First step is to get dbplyr
to render the query prior to unnesting. Probably something like:
for(date in c("20191101", "20191102")){
table_name = paste0("bigquery-public-data.google_analytics_sample.ga_sessions_",date)
remote_table = tbl(bigquery_connection, from = table_name)
remote_table = remote_table %>%
filter(! (geoNetwork.networkDomain %like% "%google%")) %>%
select(fullVisitorId, visitId, date, visitStartTime, hits, geoNetwork.networkDomain) %>%
distinct()
}
Calling show_query(remote_table)
should then produce something equivalent to the following. But it will not be exactly identical because dbplyr
writes code differently to humans.
SELECT DISTINCT fullVisitorId, visitId, date, visitStartTime, hits, geoNetwork.networkDomain
FROM 'bigquery-public-data.google_analytics_sample.ga_sessions_20191101'
WHERE NOT(geoNetwork.networkDomain LIKE "%google%")
The second step is to call the custom unnest function"

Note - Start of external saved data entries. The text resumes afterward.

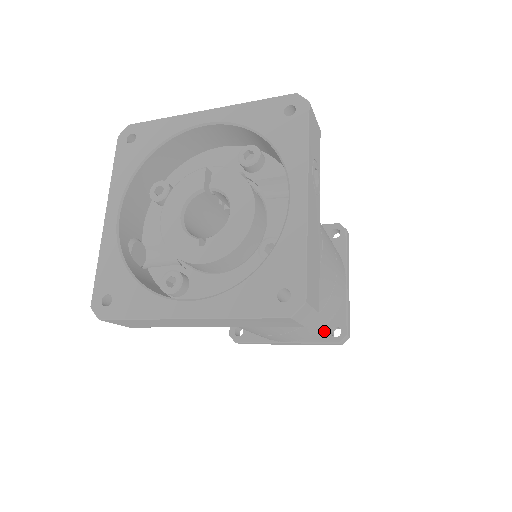
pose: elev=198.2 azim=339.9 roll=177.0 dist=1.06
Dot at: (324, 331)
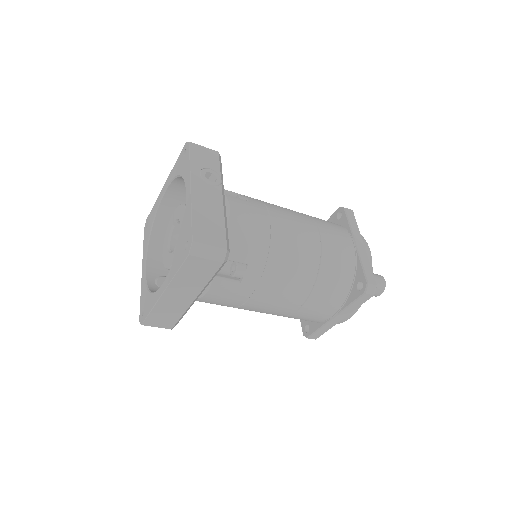
Dot at: (353, 291)
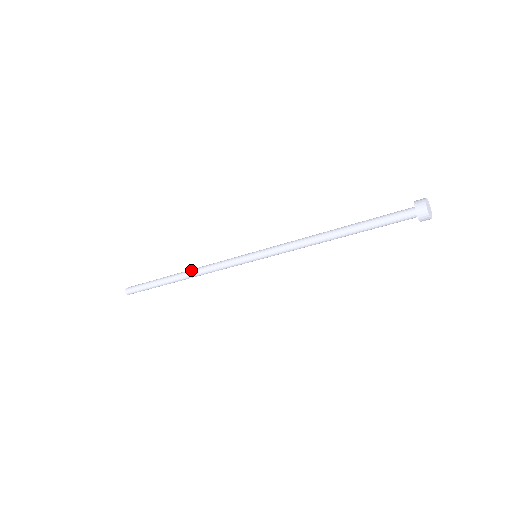
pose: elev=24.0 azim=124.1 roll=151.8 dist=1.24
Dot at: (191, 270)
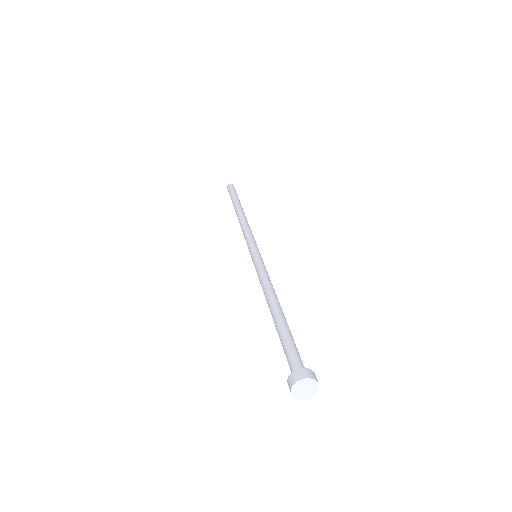
Dot at: occluded
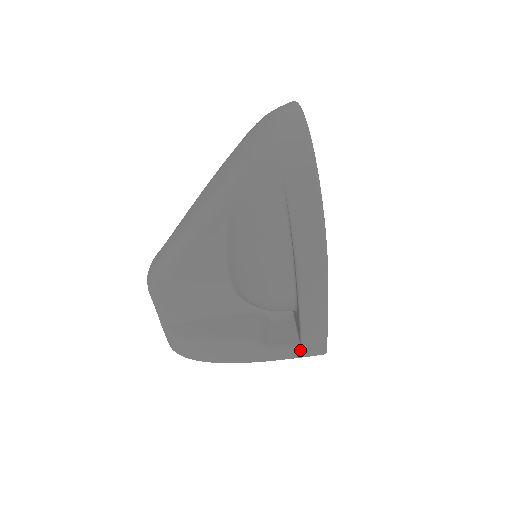
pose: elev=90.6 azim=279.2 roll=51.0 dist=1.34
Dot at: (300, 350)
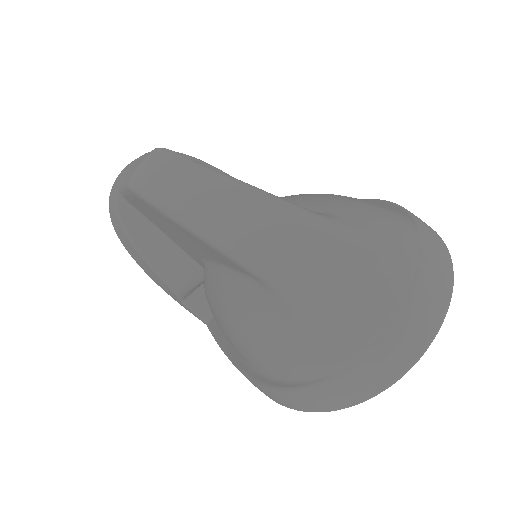
Dot at: (204, 322)
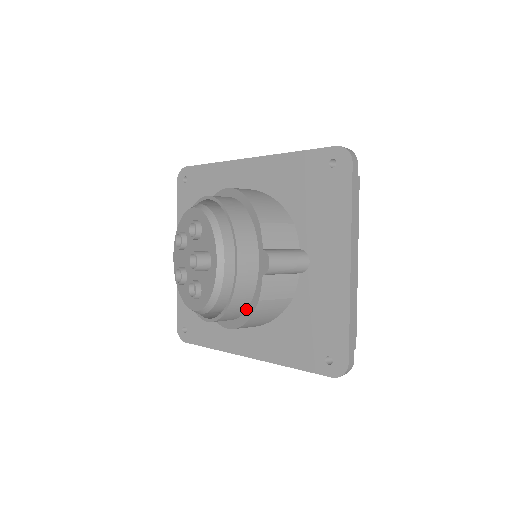
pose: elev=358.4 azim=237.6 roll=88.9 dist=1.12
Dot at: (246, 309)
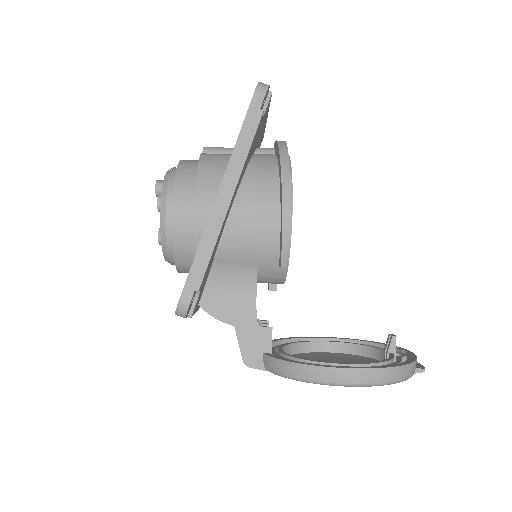
Dot at: occluded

remote_table = unnest(remote_table,
select_columns = c("fullVisitorId", "visitId", "date", "visitStartTime", "geoNetwork.networkDomain"),
array_column = "hits",
unnested_columns = c("page.pagePath", "time")
)
Calling show_query(remote_table)
should then produce the following:
SELECT fullVisitorId, visitId, date, visitStartTime, geoNetwork.networkDomain, position, un.page.pagePath, un.time,
FROM (
the_query_from_the_first_step
) AS src
CROSS JOIN UNNEST(src.hits) AS un WITH OFFSET position
That is probably as far as I can assist as I do not have a bigquery environment to test this in myself. You may have to adjust the custom unnest
function to get it to exactly match your context. Hopefully the above is enough to get you started.